*TEXTAUSSCHNITT:*
«

»

Jul 25

Mit gebrochenen Flügeln kann man nicht fliegen – Von der Hoffnungslosigkeit Geflüchteter (und ihrer Helfer) in Berlin

„No flying with broken wings“ – Mit gebrochenen Flügeln kann man nicht fliegen – diese Whats App Nachricht schickte gerade der 19jährige Mahmoud. Er lebt seit 9 Monaten mit seinen beiden Brüdern in Kladow in einer Turnhalle, gemeinsam mit 120 anderen Männern, Feldbett an Feldbett ohne jede Privatsphäre, ohne einen Platz um zu lernen, ohne Kontakt zu der deutschen Welt um sie herum. Sie hatten gehört, irgendwann sollten die Turnhallen geräumt werden, es würden neue Unterkünfte gebaut – aber nun wurde ihnen erklärt, es gäbe nicht genügend Unterkünfte für alle und Familien hätten Vorrang, deshalb kämen sie vermutlich nach Tempelhof. 

Nicht nur in Kladow verlieren Menschen die Hoffnung. In dieser Woche wurde die Messehalle 26 geräumt. Bereits im Mai hatte der Tagesspiegel eine Liste veröffentlicht, aus welchen Turnhallen Menschen wann in welche neuen Unterkünfte umziehen sollen. Den Anfang machte das Horst-Korber-Sportzentrum, das Leistungszentrum des Landessportbundes, in dem 1000 Menschen über Monate in 2 großen Hallen ohne jeden Sichtschutz gelebt hatten. Dass die Menschen schlicht in die nächste große Halle kamen, nämlich in die Messehalle 26, war nur eine Randbemerkung in den jubelnden Presseerklärungen. Immer war klar, dass die IFA ins Haus steht und die Messehalle 26 spätestens Ende Juli wieder frei sein musste. Aber – in dem schönen Plan, wer wohin ziehen soll, waren Bewohner der Messehalle nicht enthalten, eine neue Unterkunft für sie nicht vorgesehen.
 
Bis zuletzt wurde anscheinend darüber hinter den Kulissen gerungen, der Träger hoffte wohl, sie zumindest zum Teil in eigene andere Heime mitnehmen zu können, für die anderen sollte es einen eigenen Hangar in Tempelhof geben, aus dem sie dann später zusammen in Container am Tempelhofer Feld ziehen könnten. Mitarbeiter des LAGeSo und des Trägers sprachen mit den Menschen und machten Hoffnungen, die sich dann alle auf den letzten Metern zerschlugen. Hektisch fing man Tage vor dem Umzug an, die Bewohner auf freie Plätze in der ganzen Stadt zu verteilen, hier eine Turnhalle, dort eine Notunterkunft in einem Bürogebäude und für das Gros blieb nur Tempelhof. Aber nicht der eigene Hangar mit den vertrauten Sozialarbeitern (für den waren offenbar nicht rechtzeitig Toiletten bestellt worden), sondern verteilt immer dorthin, wo gerade ein Bett frei war.

*EXTRAHIERTES MATERIAL:*
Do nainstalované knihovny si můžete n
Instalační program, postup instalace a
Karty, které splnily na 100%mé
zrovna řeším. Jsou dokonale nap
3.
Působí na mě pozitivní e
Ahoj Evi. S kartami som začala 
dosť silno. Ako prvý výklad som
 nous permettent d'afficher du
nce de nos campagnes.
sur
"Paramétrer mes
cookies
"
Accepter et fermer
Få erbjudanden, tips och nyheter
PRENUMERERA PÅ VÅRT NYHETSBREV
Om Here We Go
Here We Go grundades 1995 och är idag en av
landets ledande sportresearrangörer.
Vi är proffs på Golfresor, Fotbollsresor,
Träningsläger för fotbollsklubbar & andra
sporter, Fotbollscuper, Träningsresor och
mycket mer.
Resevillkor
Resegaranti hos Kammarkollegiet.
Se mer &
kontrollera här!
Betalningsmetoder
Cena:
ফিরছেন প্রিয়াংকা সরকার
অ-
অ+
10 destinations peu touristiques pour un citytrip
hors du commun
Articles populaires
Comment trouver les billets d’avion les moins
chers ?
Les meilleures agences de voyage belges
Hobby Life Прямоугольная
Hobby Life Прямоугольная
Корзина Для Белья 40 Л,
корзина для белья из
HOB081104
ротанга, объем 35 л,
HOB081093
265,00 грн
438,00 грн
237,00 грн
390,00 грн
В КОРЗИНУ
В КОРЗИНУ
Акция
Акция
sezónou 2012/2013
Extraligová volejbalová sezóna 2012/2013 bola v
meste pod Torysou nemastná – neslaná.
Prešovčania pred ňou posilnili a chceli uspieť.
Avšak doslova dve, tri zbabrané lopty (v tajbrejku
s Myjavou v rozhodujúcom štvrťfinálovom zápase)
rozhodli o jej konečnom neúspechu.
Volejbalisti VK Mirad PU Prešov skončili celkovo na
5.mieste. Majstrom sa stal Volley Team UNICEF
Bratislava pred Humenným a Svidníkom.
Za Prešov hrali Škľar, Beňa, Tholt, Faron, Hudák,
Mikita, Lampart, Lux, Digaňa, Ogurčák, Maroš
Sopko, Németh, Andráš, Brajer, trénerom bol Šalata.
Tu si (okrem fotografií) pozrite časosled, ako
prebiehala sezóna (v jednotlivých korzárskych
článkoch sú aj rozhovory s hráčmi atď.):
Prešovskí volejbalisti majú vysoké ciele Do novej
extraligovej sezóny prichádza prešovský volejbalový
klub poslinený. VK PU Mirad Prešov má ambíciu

*ÜBUNGSAUFGABEN:*
A. Liste alle Wendungen aus dem Text über Geflüchtete in Berlin auf, die mit dem Wort „ohne“ beginnen.
B. Ersetze im Text über Geflüchtete in Berlin „Toiletten“ durch „Sanitärcontainer“ und gib den Abschnitt wieder, beginnend mit „Bis zuletzt wurde“ und weiter bis „Bett frei war.“.

*GELÖSTE AUFGABEN:*
A.
- ohne jede Privatsphäre
- ohne einen Platz um zu lernen
- ohne Kontakt zu der deutschen Welt um sie herum
- ohne jeden Sichtschutz

B.
Bis zuletzt wurde anscheinend darüber hinter den Kulissen gerungen, der Träger hoffte wohl, sie zumindest zum Teil in eigene andere Heime mitnehmen zu können, für die anderen sollte es einen eigenen Hangar in Tempelhof geben, aus dem sie dann später zusammen in Container am Tempelhofer Feld ziehen könnten. Mitarbeiter des LAGeSo und des Trägers sprachen mit den Menschen und machten Hoffnungen, die sich dann alle auf den letzten Metern zerschlugen. Hektisch fing man Tage vor dem Umzug an, die Bewohner auf freie Plätze in der ganzen Stadt zu verteilen, hier eine Turnhalle, dort eine Notunterkunft in einem Bürogebäude und für das Gros blieb nur Tempelhof. Aber nicht der eigene Hangar mit den vertrauten Sozialarbeitern (für den waren offenbar nicht rechtzeitig Sanitärcontainer bestellt worden), sondern verteilt immer dorthin, wo gerade ein Bett frei war.